Wednesday, September 21, 2005
AHHHHHHHHH! SHIT.
i just wrote a freaking LONG post and i deleted it ALL! cos i pressed some button.
fuck sia.
okay. nvm. let me think. eh. that kinda emotional speech very hard to rewrite ok. eff.
basically i was feeling down la. cos of violet. and pw. and everything. i feel as though i'm not good at anything. having to worry about both my languages, my A level subjects, pw (evaluations) maybe besides squash. but i'm no athlete. i feel very depressed. for example during GP, i enter class. what's in my mind ? it's about promos. whether i would be able to hit the passing mark. i'm still v unstable. as in my marks are. econs. violet has been putting tremendous pressure on everyone of us. we know it. and whenever she says something negative i would feel sian. she say me again. fine la.
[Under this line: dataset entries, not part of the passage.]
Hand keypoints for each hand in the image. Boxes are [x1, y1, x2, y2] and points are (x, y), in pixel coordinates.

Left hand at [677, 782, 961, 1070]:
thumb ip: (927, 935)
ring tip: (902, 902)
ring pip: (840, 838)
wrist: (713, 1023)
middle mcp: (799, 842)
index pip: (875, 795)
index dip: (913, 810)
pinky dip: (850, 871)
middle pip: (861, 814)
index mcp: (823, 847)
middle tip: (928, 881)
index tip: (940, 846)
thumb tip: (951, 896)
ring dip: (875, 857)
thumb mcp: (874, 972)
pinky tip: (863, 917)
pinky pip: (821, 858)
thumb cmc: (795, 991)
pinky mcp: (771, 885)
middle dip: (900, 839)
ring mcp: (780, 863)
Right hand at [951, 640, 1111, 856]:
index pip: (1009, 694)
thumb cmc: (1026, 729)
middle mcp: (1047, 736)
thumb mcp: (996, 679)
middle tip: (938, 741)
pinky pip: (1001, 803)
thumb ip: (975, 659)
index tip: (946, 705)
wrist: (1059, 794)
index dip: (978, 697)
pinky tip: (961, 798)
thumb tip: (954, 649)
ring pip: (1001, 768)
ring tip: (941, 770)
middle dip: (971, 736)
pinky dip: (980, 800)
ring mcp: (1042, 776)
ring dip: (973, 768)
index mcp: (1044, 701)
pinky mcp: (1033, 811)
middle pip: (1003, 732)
i mean some people have talents. though they have shortcomings are certain areas, they are made up with some ability. shan't list down examples to support my stand. u all should know who u are. (: if not, can come and find me. i'll evaluate u for u! definately there's something u're good at. hahaha. can someone come evaluate me. i wanna realise my potential. know what my abilities. cos i was thinking that even if i had gone to poly, i'd just die because i'm weak at evaluation, hands-on training, projects. *oh no. pw nightmares.
i'm at my 4th pw draft. and she still says that i have weak evaluation skills. thanks ar. *says in a sarcastic tone. i've not been improving much since my first EOM but i spent at least 10 f-king hours on the EOM. thinking of stupid EOM ideas, and points to include. but she simply dismissed most of them, reason being that i was merely repeatin the passage or restating or had repetitive points. righttttttttttt. whatever la.
i hate pw like hell. shan't waste anymore time. better start on work. eff jc life. haha. ok la. i'll get through it. the lord our god is my strength! ha.